Setetes Embun Sebelum Engkau Bicara
Oleh: Dyah Diputri
Aku benci hujan. Juga aroma basah yang menyeruak indra penciuman kala langit berwarna kelabu. Saat dingin begitu menusuk kulit hingga rasa ngilu di sekujur tubuh menjelma gigil. Bagiku, sejak bayangan Neema lenyap bersama rinai air langit, tidak ada lagi “petrikor” dan hujan.
Neema. Gadis berkulit sawo matang yang tak pernah sekali pun memanggil namaku. Kami bertetangga sejak kecil, acap kali bermain bersama secara sembunyi-sembunyi, dan saling memandang saat aku asyik bermain hujan.
Berawal dari sepuluh tahun silam, ketika usiaku masih sepuluh tahun. Neema yang tiga tahun lebih muda dariku duduk di teras rumahnya sambil memandang hujan. Matanya bersinar takjub, tetapi bibirnya sama sekali tak melukiskan senyum. Datar.
“Hei, Neema!” seruku. Aku berlarian di bawah hujan deras hanya dengan mengenakan kaus dalam dan celana pendek. Berperang melawan dingin yang menyelusup kulit.
“Ikutlah bermain hujan denganku!” Kuhampiri ia setelah aku puas merentangkan tangan di bawah guyuran air dari talang rumah salah seorang tetangga yang bocor. Telunjukku mengarah pada hujan lalu tangan ini refleks mengisyratkan gerakan yang bermakna “Ayo!”.

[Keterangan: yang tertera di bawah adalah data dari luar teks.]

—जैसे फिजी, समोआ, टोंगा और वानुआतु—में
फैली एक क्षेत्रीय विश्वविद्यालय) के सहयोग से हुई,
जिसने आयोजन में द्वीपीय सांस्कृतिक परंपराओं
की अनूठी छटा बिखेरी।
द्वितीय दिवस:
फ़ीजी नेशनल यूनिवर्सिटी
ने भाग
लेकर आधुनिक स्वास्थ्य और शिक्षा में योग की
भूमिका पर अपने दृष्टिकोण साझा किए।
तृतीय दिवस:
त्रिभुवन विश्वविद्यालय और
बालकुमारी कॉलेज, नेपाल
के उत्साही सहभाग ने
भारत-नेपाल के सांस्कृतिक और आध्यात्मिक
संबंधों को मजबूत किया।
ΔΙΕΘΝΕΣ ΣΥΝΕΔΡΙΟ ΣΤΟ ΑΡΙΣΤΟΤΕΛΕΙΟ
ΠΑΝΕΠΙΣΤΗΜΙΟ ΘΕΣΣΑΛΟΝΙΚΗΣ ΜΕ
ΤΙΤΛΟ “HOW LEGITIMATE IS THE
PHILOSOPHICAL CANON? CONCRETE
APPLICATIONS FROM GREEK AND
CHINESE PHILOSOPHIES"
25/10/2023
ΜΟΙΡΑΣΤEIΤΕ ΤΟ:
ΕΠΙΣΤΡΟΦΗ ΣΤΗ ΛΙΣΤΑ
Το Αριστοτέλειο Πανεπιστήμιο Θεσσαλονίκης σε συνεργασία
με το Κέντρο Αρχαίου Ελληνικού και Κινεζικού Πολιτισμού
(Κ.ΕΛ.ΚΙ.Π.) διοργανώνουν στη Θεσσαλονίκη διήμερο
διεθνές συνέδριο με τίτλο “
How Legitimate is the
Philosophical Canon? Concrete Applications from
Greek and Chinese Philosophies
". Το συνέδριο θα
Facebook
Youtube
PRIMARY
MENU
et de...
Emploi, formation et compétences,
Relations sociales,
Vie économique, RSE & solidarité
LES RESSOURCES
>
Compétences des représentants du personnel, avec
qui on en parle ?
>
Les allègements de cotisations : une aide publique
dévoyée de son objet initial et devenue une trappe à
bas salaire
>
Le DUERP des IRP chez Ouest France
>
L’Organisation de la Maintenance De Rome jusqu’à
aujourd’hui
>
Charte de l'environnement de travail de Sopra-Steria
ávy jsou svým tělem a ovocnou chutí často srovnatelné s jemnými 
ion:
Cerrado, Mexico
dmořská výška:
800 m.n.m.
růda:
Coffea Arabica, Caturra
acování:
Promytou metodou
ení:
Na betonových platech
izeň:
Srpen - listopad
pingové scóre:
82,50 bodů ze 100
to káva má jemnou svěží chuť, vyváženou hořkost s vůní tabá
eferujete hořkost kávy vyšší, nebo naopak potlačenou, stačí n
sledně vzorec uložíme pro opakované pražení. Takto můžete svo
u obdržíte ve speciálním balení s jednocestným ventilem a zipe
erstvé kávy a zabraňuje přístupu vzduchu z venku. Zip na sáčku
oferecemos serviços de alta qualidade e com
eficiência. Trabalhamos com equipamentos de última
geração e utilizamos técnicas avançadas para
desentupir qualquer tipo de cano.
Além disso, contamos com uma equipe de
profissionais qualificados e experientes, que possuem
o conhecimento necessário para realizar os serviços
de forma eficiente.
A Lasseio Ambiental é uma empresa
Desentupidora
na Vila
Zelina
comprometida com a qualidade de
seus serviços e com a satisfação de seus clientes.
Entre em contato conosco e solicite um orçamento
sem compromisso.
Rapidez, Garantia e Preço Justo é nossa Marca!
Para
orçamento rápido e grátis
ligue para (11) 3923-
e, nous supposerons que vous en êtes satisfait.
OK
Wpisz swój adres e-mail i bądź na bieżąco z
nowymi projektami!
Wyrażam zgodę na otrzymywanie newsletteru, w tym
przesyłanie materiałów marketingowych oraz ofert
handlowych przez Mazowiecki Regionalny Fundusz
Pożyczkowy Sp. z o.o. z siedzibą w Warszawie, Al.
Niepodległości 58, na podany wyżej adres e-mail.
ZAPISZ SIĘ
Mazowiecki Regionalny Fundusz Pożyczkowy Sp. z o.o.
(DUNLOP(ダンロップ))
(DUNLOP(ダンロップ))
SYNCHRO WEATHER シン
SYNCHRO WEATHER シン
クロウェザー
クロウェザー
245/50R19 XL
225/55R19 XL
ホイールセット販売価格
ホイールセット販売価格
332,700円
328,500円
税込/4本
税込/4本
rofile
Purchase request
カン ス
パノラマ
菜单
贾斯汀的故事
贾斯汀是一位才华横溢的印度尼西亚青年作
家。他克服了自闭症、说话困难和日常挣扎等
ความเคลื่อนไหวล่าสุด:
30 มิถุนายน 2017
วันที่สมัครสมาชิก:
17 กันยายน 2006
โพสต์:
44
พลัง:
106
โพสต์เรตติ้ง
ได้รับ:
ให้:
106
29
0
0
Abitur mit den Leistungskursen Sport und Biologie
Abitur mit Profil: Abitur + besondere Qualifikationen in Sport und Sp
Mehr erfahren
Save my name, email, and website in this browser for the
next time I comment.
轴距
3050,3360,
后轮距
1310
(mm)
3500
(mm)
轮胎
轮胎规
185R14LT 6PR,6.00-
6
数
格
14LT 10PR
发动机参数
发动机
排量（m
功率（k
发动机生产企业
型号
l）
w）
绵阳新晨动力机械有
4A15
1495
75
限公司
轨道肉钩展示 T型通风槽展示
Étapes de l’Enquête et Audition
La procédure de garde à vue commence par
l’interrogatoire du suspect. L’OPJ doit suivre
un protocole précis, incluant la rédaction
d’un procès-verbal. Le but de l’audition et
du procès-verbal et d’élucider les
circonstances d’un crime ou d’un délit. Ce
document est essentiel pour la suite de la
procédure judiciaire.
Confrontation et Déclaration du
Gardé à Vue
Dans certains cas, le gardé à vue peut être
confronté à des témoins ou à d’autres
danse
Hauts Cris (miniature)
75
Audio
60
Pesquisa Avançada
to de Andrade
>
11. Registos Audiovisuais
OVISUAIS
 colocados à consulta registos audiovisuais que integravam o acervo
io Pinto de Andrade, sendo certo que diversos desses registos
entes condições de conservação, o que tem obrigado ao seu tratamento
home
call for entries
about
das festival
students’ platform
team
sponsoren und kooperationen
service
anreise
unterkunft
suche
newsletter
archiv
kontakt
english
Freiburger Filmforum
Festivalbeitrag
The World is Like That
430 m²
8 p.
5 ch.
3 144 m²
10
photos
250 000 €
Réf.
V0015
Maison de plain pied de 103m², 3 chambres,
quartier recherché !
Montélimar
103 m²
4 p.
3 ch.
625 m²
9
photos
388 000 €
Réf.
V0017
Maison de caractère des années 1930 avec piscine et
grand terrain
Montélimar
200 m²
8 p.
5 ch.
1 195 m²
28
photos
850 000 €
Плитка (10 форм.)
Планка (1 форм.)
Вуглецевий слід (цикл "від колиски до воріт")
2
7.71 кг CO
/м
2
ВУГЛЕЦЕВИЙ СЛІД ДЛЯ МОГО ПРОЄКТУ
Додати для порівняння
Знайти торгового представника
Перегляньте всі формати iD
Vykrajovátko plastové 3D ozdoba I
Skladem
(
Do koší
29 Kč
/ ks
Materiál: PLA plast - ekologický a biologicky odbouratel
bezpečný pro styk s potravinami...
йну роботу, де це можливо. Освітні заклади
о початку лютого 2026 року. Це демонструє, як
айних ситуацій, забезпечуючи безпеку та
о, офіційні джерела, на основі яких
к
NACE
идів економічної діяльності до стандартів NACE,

Gadis kecil itu menggeleng. Sesekali kepalanya melongok ke dalam rumah, takut ibunya marah. Namun, tanganku tak bisa menahan hasrat untuk menggodanya. Serta-merta kucubit pipi tirus Neema dan menarik tangan halusnya untuk bertemu hujan.
Dia tertawa, tetapi terdengar seperti menangis. Dia bilang senang hujan-hujanan, tetapi tak tahu bagaimana mengucapkan. “Eeemaa … huka huwan,” jelasnya.
Aku tahu hanya dari sunggingan senyumnya kalau ia bahagia. Tidak merasa terkekang seperti ketika ibunya berteriak dan mendikte agar Neema hanya duduk diam di teras, tak boleh bermain dengan siapa pun. Aku paham betapa ia ingin bergaul bebas dengan anak-anak lain tanpa merasa tersisih sebab kekurangan yang dimiliki. Neema tunawicara.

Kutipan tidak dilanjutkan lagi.